ASSIGNED TASK: Beneath this instruction is a block of data; output from it exactly the lines that run from the one containing "pinky mcp: (224, 248)" through the one containing "ring tip: (154, 309)", inclusive.

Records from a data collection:
┄┄┄┄┄┄
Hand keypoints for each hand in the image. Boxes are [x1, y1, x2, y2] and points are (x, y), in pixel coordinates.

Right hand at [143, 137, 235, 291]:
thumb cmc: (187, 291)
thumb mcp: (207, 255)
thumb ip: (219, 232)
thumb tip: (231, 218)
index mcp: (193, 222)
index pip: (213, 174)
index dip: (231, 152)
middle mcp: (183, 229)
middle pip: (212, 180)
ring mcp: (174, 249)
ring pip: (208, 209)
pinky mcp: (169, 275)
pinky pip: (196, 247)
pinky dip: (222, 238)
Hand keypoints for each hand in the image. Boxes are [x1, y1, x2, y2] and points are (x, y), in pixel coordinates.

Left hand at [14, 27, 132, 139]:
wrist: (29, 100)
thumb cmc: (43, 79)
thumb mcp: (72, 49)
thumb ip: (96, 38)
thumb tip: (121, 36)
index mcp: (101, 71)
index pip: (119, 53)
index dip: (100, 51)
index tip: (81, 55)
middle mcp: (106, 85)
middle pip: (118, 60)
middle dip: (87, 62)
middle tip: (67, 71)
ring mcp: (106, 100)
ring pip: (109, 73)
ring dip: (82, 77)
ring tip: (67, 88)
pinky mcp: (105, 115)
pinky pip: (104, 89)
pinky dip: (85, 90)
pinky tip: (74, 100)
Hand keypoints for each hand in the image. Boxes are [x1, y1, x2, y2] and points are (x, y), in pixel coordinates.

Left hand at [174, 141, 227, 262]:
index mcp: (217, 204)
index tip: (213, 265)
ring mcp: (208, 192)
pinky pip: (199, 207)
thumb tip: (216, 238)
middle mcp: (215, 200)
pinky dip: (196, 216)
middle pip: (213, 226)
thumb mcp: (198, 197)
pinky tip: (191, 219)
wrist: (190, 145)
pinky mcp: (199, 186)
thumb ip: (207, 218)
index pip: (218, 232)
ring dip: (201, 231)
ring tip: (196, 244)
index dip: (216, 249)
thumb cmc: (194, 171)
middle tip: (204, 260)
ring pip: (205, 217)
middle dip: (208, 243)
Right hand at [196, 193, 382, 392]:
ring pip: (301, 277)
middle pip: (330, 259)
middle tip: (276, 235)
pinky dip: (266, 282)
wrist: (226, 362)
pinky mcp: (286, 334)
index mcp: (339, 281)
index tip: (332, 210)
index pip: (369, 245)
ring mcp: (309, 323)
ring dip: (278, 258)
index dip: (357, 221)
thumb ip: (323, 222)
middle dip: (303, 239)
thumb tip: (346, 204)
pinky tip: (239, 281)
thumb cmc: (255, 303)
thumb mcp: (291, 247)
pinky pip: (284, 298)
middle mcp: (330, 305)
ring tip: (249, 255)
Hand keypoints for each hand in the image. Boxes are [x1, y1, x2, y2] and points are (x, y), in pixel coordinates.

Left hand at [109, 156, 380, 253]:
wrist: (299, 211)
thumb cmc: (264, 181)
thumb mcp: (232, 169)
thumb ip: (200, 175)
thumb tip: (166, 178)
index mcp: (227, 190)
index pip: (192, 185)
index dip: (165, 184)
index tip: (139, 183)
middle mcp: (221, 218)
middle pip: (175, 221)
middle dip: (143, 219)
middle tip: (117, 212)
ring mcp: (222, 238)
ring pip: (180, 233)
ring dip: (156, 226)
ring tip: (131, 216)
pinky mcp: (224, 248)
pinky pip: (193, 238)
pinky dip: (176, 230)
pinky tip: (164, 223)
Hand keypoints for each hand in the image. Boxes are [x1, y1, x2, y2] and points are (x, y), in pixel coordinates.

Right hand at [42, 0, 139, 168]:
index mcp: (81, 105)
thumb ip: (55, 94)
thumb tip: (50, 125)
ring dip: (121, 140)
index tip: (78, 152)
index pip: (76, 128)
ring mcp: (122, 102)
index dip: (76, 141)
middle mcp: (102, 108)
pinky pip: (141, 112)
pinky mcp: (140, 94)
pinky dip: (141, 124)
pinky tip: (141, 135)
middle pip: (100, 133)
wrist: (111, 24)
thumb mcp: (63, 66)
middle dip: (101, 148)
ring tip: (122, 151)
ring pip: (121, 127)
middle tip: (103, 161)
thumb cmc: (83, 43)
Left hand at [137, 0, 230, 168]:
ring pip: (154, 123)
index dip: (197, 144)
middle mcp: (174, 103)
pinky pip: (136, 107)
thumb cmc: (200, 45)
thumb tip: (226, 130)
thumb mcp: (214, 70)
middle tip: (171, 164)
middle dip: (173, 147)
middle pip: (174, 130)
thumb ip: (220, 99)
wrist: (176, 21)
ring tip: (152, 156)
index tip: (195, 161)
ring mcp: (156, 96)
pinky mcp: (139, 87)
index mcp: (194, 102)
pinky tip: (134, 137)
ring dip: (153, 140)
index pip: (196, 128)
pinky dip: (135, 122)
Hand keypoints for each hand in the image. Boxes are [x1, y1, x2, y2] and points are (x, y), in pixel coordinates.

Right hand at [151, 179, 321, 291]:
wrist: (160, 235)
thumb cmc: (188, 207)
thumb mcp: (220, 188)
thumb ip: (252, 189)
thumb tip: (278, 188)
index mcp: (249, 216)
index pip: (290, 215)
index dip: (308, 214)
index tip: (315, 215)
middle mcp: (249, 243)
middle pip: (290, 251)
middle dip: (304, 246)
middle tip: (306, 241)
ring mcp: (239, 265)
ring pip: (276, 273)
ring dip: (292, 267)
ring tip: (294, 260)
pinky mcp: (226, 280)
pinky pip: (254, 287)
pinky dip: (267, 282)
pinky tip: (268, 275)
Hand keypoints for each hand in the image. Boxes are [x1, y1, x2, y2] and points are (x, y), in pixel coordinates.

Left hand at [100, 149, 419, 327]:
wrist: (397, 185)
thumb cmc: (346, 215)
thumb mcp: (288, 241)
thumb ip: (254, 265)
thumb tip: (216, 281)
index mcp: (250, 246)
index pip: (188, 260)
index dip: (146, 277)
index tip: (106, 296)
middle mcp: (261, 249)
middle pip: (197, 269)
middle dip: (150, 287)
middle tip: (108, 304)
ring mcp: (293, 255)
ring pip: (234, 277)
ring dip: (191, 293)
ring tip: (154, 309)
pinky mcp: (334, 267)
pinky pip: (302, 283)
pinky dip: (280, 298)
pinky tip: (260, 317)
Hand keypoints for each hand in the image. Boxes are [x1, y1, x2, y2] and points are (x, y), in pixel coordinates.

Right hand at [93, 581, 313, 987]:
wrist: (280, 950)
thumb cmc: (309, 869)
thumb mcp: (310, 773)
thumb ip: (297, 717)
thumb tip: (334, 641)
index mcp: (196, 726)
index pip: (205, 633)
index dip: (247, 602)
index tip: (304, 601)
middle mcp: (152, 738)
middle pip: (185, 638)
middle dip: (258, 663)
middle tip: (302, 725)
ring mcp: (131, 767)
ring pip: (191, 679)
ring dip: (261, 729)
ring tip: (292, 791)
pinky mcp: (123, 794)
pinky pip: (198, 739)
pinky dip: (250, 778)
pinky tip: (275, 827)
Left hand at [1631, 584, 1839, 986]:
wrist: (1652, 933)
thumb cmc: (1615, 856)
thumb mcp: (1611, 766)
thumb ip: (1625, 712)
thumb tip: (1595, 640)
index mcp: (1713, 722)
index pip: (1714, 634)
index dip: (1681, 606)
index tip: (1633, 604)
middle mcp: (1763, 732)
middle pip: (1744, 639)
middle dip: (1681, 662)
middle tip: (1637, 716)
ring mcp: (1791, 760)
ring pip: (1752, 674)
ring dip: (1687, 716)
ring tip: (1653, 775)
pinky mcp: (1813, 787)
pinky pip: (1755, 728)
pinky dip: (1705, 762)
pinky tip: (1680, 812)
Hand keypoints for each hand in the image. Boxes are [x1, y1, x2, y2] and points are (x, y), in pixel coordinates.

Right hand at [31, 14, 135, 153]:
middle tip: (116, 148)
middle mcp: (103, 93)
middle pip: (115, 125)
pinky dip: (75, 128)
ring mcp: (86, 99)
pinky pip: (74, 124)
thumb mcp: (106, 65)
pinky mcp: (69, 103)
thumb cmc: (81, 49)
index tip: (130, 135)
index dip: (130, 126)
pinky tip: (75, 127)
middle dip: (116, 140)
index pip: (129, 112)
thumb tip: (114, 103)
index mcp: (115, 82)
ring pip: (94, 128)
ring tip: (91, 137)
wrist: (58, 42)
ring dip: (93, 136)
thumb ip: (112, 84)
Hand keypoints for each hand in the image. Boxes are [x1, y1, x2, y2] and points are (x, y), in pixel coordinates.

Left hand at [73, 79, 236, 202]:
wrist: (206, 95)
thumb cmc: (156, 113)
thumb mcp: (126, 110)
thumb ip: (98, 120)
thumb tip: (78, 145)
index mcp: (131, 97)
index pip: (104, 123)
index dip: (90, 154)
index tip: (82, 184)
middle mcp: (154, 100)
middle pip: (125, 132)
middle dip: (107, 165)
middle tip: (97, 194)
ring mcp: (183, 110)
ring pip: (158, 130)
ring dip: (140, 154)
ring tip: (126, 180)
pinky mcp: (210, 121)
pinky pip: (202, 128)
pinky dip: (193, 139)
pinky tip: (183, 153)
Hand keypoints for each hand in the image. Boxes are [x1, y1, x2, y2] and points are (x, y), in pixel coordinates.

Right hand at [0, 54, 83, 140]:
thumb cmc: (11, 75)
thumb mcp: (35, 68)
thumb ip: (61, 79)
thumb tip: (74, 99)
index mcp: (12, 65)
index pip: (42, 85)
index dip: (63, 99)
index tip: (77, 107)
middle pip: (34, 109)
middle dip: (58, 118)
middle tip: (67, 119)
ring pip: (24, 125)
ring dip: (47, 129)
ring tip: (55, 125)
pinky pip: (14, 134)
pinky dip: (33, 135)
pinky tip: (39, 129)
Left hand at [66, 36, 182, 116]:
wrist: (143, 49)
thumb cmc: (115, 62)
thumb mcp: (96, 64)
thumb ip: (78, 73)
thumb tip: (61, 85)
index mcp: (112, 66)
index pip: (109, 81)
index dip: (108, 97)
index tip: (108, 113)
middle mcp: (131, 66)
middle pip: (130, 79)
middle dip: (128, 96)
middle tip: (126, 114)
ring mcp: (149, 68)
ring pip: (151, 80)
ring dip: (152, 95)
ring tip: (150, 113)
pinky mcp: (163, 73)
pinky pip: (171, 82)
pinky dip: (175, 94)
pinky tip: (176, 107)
┄┄┄┄┄┄
FINISHED EXERCISE:
pinky mcp: (224, 248)
pinky pip: (193, 238)
pinky dip: (176, 230)
pinky tip: (164, 223)
Hand keypoints for each hand in the image. Boxes are [x1, y1, x2, y2] and points are (x, y), in pixel coordinates.

Right hand at [42, 0, 139, 168]:
index mcp: (81, 105)
thumb ip: (55, 94)
thumb tip: (50, 125)
ring dip: (121, 140)
index tip: (78, 152)
index pip: (76, 128)
ring mcp: (122, 102)
index dip: (76, 141)
middle mcp: (102, 108)
pinky pip: (141, 112)
pinky mcp: (140, 94)
pinky dip: (141, 124)
pinky tip: (141, 135)
middle pip: (100, 133)
wrist: (111, 24)
thumb mcp: (63, 66)
middle dip: (101, 148)
ring tip: (122, 151)
ring pip: (121, 127)
middle tip: (103, 161)
thumb cmc: (83, 43)
Left hand at [137, 0, 230, 168]:
ring pip: (154, 123)
index dip: (197, 144)
middle mcp: (174, 103)
pinky pip: (136, 107)
thumb cmc: (200, 45)
thumb tip: (226, 130)
thumb mcp: (214, 70)
middle tip: (171, 164)
middle dip: (173, 147)
middle pip: (174, 130)
thumb ip: (220, 99)
wrist: (176, 21)
ring tip: (152, 156)
index tip: (195, 161)
ring mcp: (156, 96)
pinky mcp: (139, 87)
index mcp: (194, 102)
pinky tip: (134, 137)
ring dip: (153, 140)
index pip: (196, 128)
pinky dip: (135, 122)
Hand keypoints for each hand in the image. Boxes are [x1, y1, x2, y2] and points are (x, y), in pixel coordinates.

Right hand at [151, 179, 321, 291]:
wrist: (160, 235)
thumb cmc: (188, 207)
thumb mcp: (220, 188)
thumb ip: (252, 189)
thumb tip: (278, 188)
index mcp: (249, 216)
index pip: (290, 215)
index dip: (308, 214)
index tip: (315, 215)
middle mcp: (249, 243)
middle pip: (290, 251)
middle dip: (304, 246)
middle tip: (306, 241)
ring mcp: (239, 265)
ring pip: (276, 273)
ring dip: (292, 267)
ring tip: (294, 260)
pinky mcp: (226, 280)
pinky pip: (254, 287)
pinky dip: (267, 282)
pinky tip: (268, 275)
Hand keypoints for each hand in the image. Boxes are [x1, y1, x2, y2] and points are (x, y), in pixel coordinates.

Left hand at [100, 149, 419, 327]:
wrist: (397, 185)
thumb cmc: (346, 215)
thumb mcp: (288, 241)
thumb ip: (254, 265)
thumb tip: (216, 281)
index mcp: (250, 246)
index pip: (188, 260)
index dip: (146, 277)
index tip: (106, 296)
middle mcp: (261, 249)
middle pip: (197, 269)
middle dip: (150, 287)
middle tip: (108, 304)
ring mcp: (293, 255)
ring pip: (234, 277)
ring dip: (191, 293)
ring tip: (154, 309)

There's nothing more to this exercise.